Conclusion: the role of mailing lists

Mailing lists can be expeditious sources of information and can build community. But the research behind this article suggests that mailing lists fall short sometimes, and involve some inherent inefficiencies even when they succeed in providing answers.

When someone comes to a mailing list, there are three possible causes—three types of information failure:

  1. The information has not been written anywhere. This is a common problem, despite the vast amount of written computer documentation. There are many subtleties in complex software that have gone unexplained. Information may also be missing for bugs or quirks in newly released software.

  2. The information has been written, but it is prohibitively hard to find. This happens because web searches are not perfect, and few projects provide well-organized collections of pointers to the relevant information stored in idiosyncratic places.

  3. The information has been written and can be found, but the user does not know how to find it. This is part of the larger education problem I have been discussing.

In the common case where someone is entering a command with the wrong options, and someone provides the right ones, one might classify this as the third type of information failure. After all, the questioner had access to the documentation but misinterpreted it.

I'd like to reframe the viewpoint, though. If someone misinterpreted documentation, he lacked the background knowledge to understand it. I think this is a failure of the first type. What he needs is background documentation that helps him place the command and options in the context of his needs. This is the hardest type of documentation to produce, because mere academic descriptions of systems offer little to most users.

The need for background is hard to explain to computer users, and hard to define as a goal. My greatest concern is that mailing lists provide answers too quickly and too easily. Ideally the questioner is guided toward a broader and deeper understanding of her system, but often she is just told what to do to solve her problem with no breadth or depth. She has been given a fish for today, but tomorrow she may find herself marooned without a sinker on her hook.

On the other hand, the solution should not involve requiring every user to read thousands of pages of background documentation before touching the system. We need to find a path that combines John Dewey's classic doctrine of "learning by doing" with techniques for building mental models that guide users to solving their problems. Community support through mailing lists and IRC channels can certainly play a role. But we don't yet know how this works, and it probably works differently for every individual. If researchers can find ready techniques for guiding new users—and if people posting to mailing lists can adopt them—mailing lists could accomplish a lot more than they do now.

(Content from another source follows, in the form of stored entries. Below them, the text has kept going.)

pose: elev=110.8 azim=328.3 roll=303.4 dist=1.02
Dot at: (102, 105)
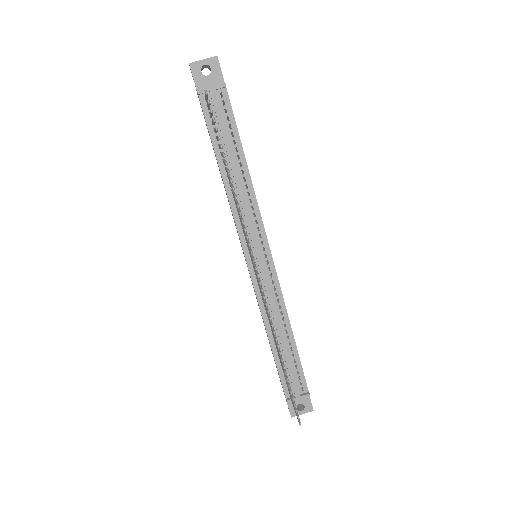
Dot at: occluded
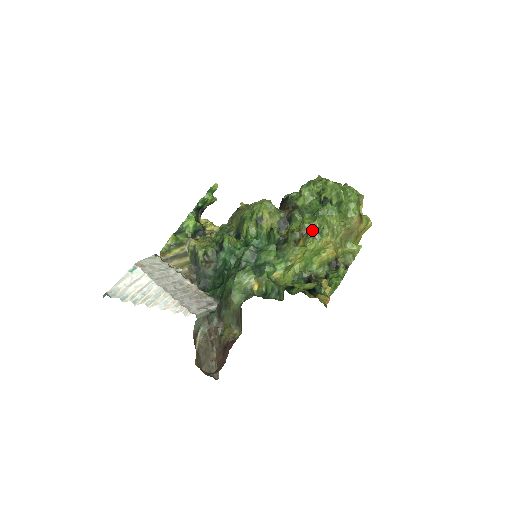
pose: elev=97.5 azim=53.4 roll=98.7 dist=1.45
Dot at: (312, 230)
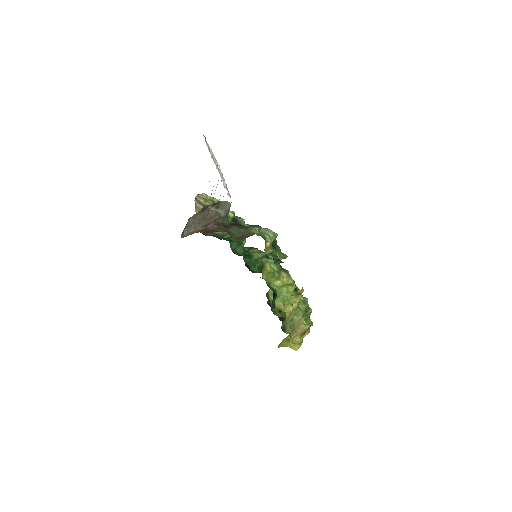
Dot at: (295, 288)
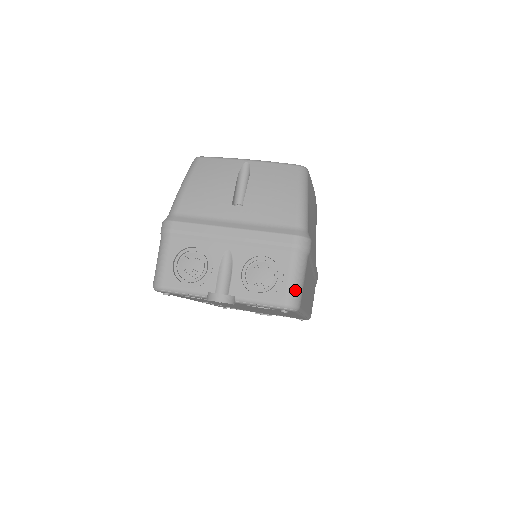
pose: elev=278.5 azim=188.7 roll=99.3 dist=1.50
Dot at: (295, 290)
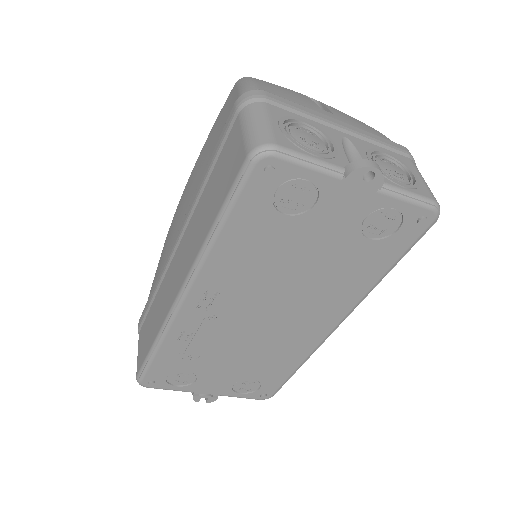
Dot at: (432, 193)
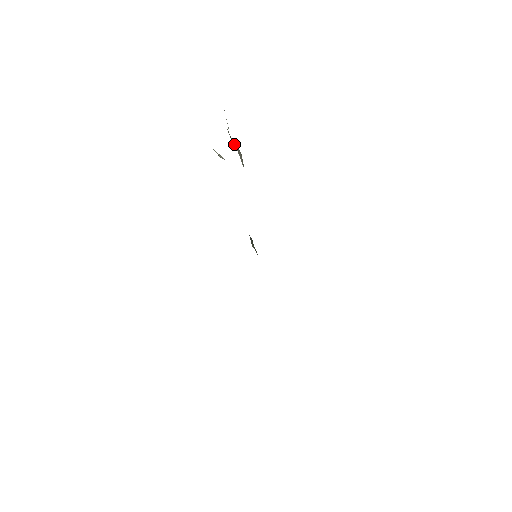
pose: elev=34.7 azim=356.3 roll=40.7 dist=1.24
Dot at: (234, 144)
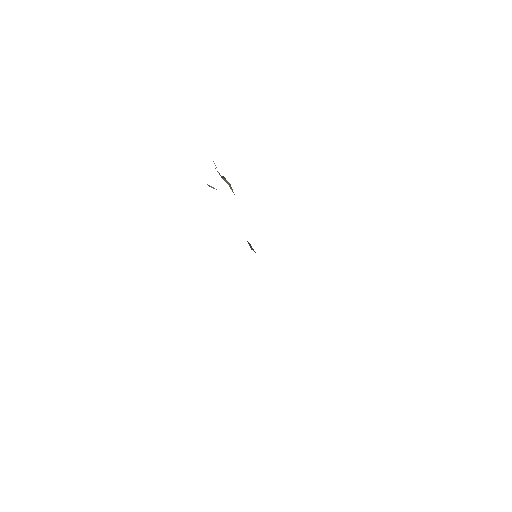
Dot at: (223, 178)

First, list members could work harder to investigate the questioner's problem. Certainly, this is hard to do when they are at remote locations. It would be interesting to experiment with the use of remote login to let experts look at a malfunctioning computer system. Trust would have to be pretty high for this to work, though. A more feasible solution that is often seen on mailing lists is for experts to suggest commands to enter and symptoms to look for. If this could be formalized into a troubleshooting procedure linked to common symptoms, future users could benefit.

Furthermore, experts could give new users not only pointers to documentation, but guidelines for what to look for. Reading technical documents is a skill that grows with technical knowledge

So a mailing list can play a role in filling a gap between the documentation and the user's understanding. But list members should understand the importance of providing this bridge. Mailing lists must be seen as part of an information ecosystem in which they are one of the most supple and fastest-moving creatures.


The data for this study is available in the form of the original mail messages (a gzipped tar file) and results of database queries.